New economic data released on Friday showing record levels of inflation is putting additional pressure on President Biden to extend the soon-to-expire student loan payment pause.
Student Loan Payment Pause Ends In 52 Days
For much of the last two years, federal student loan payments have been suspended, along with interest accrual. Congress had originally intended for a six-month pause in student loan payments, but former President Trump and President Biden extended the relief several times. Biden’s most recent extension ends on January 31, 2022. Administration officials have repeatedly characterized this as the “final” extension of student loan relief.
Record Inflation: Advocates Demand Extension Of Student Loan Pause
New economic data released on Friday showed record levels of inflation, with the Consumer Price Index increasing by nearly 7% percent this year through November. This is the fastest jump since 1982. Prices for various goods and services continue to increase.
Advocates for student loan borrowers seized on the alarming numbers to demand that President Biden grant another extension of the student loan pause. “Today’s economic data make the strongest case imaginable for a change of course as the Biden Administration rushes headlong into a hasty and poorly timed restart of the entire student loan system,” said Student Borrower Protection Center Executive Director Mike Pierce in a statement. “American families today are being forced to pay more to meet their basic needs, as rent, food, and energy prices skyrocket. Adding the burden of a student loan bill will stretch millions of families’ finances to the breaking point. Washington does not need this money; American families do.”
Earlier this week, a coalition of over 200 organizations advocating for student loan borrowers sent a letter to President Biden, urging him to extend the payment pause again in response to the rapidly spreading Omicron variant of the coronavirus.

◆ Extracted entries ◆
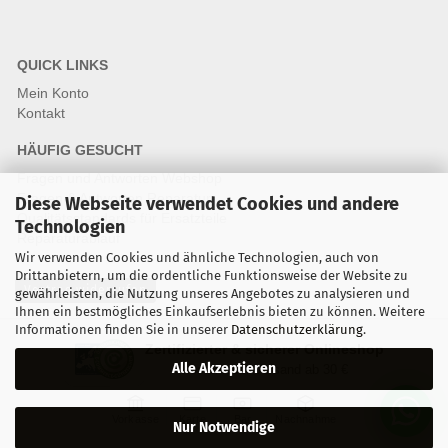
QUICK LINKS
Mein Konto
Kontakt
HÄUFIG GESUCHT
Fragen und Antworten Webshop
Fragen & Antworten Reparatur
Diese Webseite verwendet Cookies und andere
Qualitätsstandards für Ersatzteile
Technologien
Reparaturablauf
Wir verwenden Cookies und ähnliche Technologien, auch von
Drittanbietern, um die ordentliche Funktionsweise der Website zu
Vertrag widerrufen
gewährleisten, die Nutzung unseres Angebotes zu analysieren und
Ihnen ein bestmögliches Einkaufserlebnis bieten zu können. Weitere
Informationen finden Sie in unserer
Datenschutzerklärung
.
Zertifizierter & sicherer Onlineshop
Alle Akzeptieren
Kostenloser Versand ab 30 €
Vorkasse
Karte
Bar
Nachnahme
Nur Notwendige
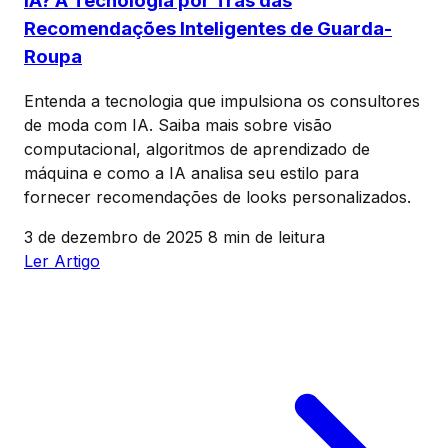
IA? A Tecnologia por Trás das
Recomendações Inteligentes de Guarda-
Roupa
Entenda a tecnologia que impulsiona os consultores
de moda com IA. Saiba mais sobre visão
computacional, algoritmos de aprendizado de
máquina e como a IA analisa seu estilo para
fornecer recomendações de looks personalizados.
3 de dezembro de 2025
8 min de leitura
Ler Artigo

◆ Activity ◆
Transcribe the passage of the student loan pause article that opens with the words "Student Loan Payment Pause Ends" and closes with "student loan relief.".

◆ Your solution ◆
Student Loan Payment Pause Ends In 52 Days
For much of the last two years, federal student loan payments have been suspended, along with interest accrual. Congress had originally intended for a six-month pause in student loan payments, but former President Trump and President Biden extended the relief several times. Biden’s most recent extension ends on January 31, 2022. Administration officials have repeatedly characterized this as the “final” extension of student loan relief.